Several software packages are available for computing variances of a wide range of survey
estimates (e.g., means and proportions for the total sample and for subclasses, for differences in
means and proportions between subclasses, and for regression and logistic regression
coefficients) from complex sample designs. Many of these packages are listed on the Web:
http://www.fas.harvard.edu/~stats/survey-soft/survey-soft.html. Lepkowski and Bowles (1996)
examined eight of the packages.

These packages use a variety of methods for variance estimation. Some use an approach based
on a Taylor-series approximation, or linearization, method. Others use a replication method, such
as jackknife repeated replications or balanced repeated replications. Although some methods
have advantages in some situations, there is generally little to recommend one method over
another. The variance estimates they produce are not identical, but the differences are usually
small. See Wolter (1985) and Rust (1985) for discussions of these methods.

▶ PROBLEM
Transcribe the passage above on variance estimation software word for word, between "examined eight of" and "of these methods.", inclusive.

▶ PROVIDED DATA
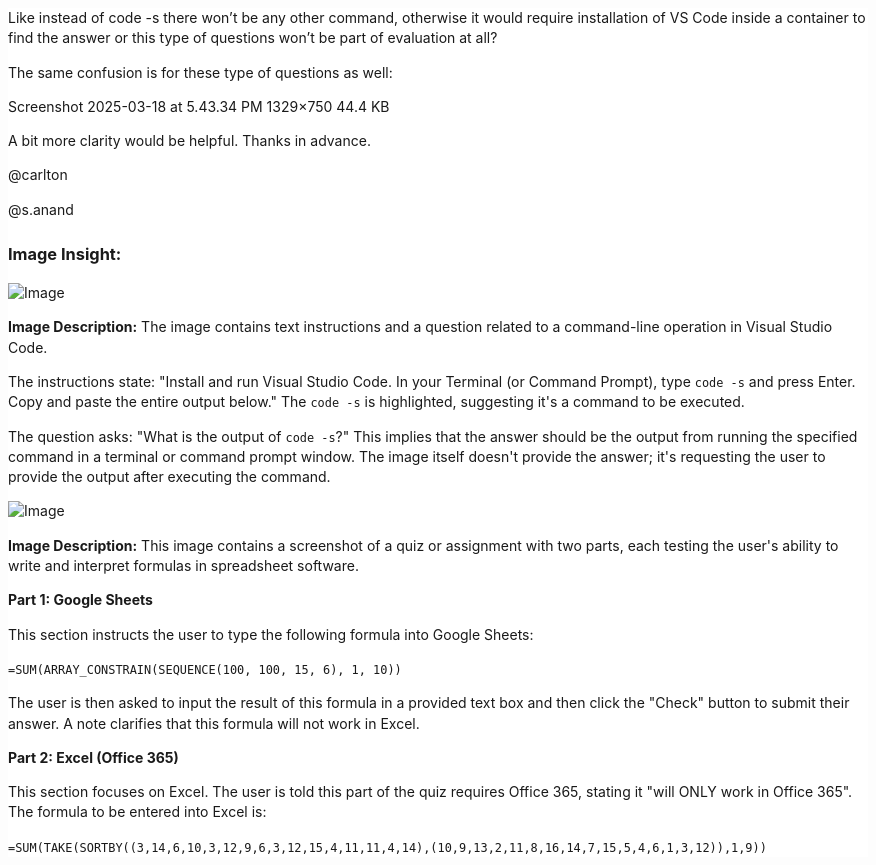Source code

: 


Like instead of 
code -s
 there won’t be any other command, otherwise it would require installation of VS Code inside a container to find the answer or this type of questions won’t be part of evaluation at all?


The same confusion is for these type of questions as well:


Screenshot 2025-03-18 at 5.43.34 PM
1329×750 44.4 KB


A bit more clarity would be helpful. Thanks in advance.


@carlton
 
@s.anand

### Image Insight:
![Image](https://europe1.discourse-cdn.com/flex013/uploads/iitm/optimized/3X/3/8/3800f4aa4cc2ec09122cedf8c48a015520153fa9_2_690x46.png)

**Image Description:** The image contains text instructions and a question related to a command-line operation in Visual Studio Code.

The instructions state:  "Install and run Visual Studio Code. In your Terminal (or Command Prompt), type `code -s` and press Enter. Copy and paste the entire output below."  The  `code -s` is highlighted, suggesting it's a command to be executed.

The question asks: "What is the output of `code -s`?"  This implies that the answer should be the output from running the specified command in a terminal or command prompt window.  The image itself doesn't provide the answer; it's requesting the user to provide the output after executing the command.

![Image](https://europe1.discourse-cdn.com/flex013/uploads/iitm/optimized/3X/7/5/7526d6eeacedc3b8dbec38fd07fb631d503f0665_2_690x389.png)

**Image Description:** This image contains a screenshot of a quiz or assignment with two parts, each testing the user's ability to write and interpret formulas in spreadsheet software.


**Part 1: Google Sheets**

This section instructs the user to type the following formula into Google Sheets:

`=SUM(ARRAY_CONSTRAIN(SEQUENCE(100, 100, 15, 6), 1, 10))`

The user is then asked to input the result of this formula in a provided text box and then click the "Check" button to submit their answer.  A note clarifies that this formula will not work in Excel.


**Part 2: Excel (Office 365)**

This section focuses on Excel. The user is told this part of the quiz requires Office 365, stating it "will ONLY work in Office 365". The formula to be entered into Excel is:

`=SUM(TAKE(SORTBY((3,14,6,10,3,12,9,6,3,12,15,4,11,11,4,14),(10,9,13,2,11,8,16,14,7,15,5,4,6,1,3,12)),1,9))`
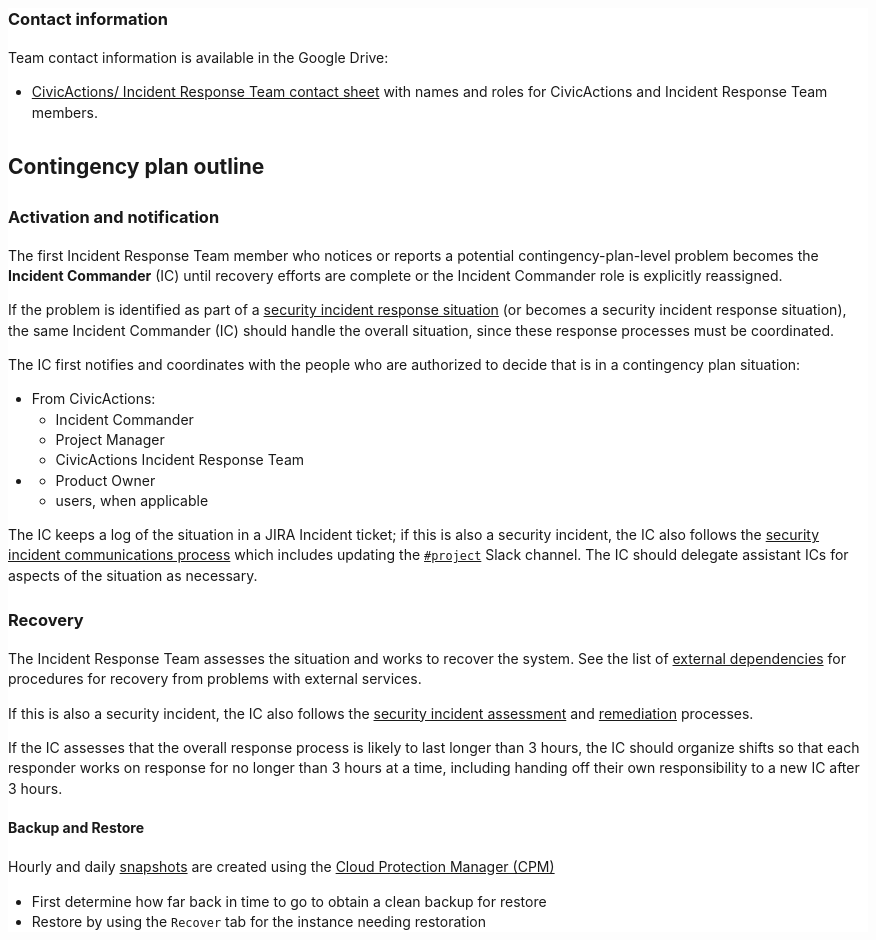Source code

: ### Contact information

Team contact information is available in the  Google Drive:

* [CivicActions/ Incident Response Team contact sheet](https://docs.google.com/a/project/spreadsheets/d/1fhjOq6KpURCfwwacasfplu6vbIAV1HbQRO/edit?usp=sharing) with names and roles for CivicActions and  Incident Response Team members.

## Contingency plan outline

### Activation and notification

The first Incident Response Team member who notices or reports a potential contingency-plan-level problem becomes the **Incident Commander** (IC) until recovery efforts are complete or the Incident Commander role is explicitly reassigned.

If the problem is identified as part of a [security incident response situation](security-irp.md) (or becomes a security incident response situation), the same Incident Commander (IC) should handle the overall situation, since these response processes must be coordinated.

The IC first notifies and coordinates with the people who are authorized to decide that  is in a contingency plan situation:

* From CivicActions:
   * Incident Commander
   * Project Manager
   * CivicActions Incident Response Team
* 
   * Product Owner
   *  users, when applicable

The IC keeps a log of the situation in a JIRA Incident ticket; if this is also a security incident, the IC also follows the [security incident communications process](security-irp.md#initiate) which includes updating the [`#project`](https://civicactions.slack.com/messages/project/) Slack channel. The IC should delegate assistant ICs for aspects of the situation as necessary.

### Recovery

The Incident Response Team assesses the situation and works to recover the system. See the list of [external dependencies](#external-dependencies) for procedures for recovery from problems with external services.

If this is also a security incident, the IC also follows the [security incident assessment](security-irp.md#assess) and [remediation](security-irp.md#remediate) processes.

If the IC assesses that the overall response process is likely to last longer than 3 hours, the IC should organize shifts so that each responder works on response for no longer than 3 hours at a time, including handing off their own responsibility to a new IC after 3 hours.

#### Backup and Restore

Hourly and daily [snapshots](https://console.aws.amazon.com/ec2/v2/home?region=us-east-1#Snapshots) are created using the [Cloud Protection Manager (CPM)](https://cpm-project.example.com/signin/)
* First determine how far back in time to go to obtain a clean backup for restore
* Restore by using the `Recover` tab for the instance needing restoration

▶ EXERCISE RESPONSE
examined eight of the packages.

These packages use a variety of methods for variance estimation. Some use an approach based
on a Taylor-series approximation, or linearization, method. Others use a replication method, such
as jackknife repeated replications or balanced repeated replications. Although some methods
have advantages in some situations, there is generally little to recommend one method over
another. The variance estimates they produce are not identical, but the differences are usually
small. See Wolter (1985) and Rust (1985) for discussions of these methods.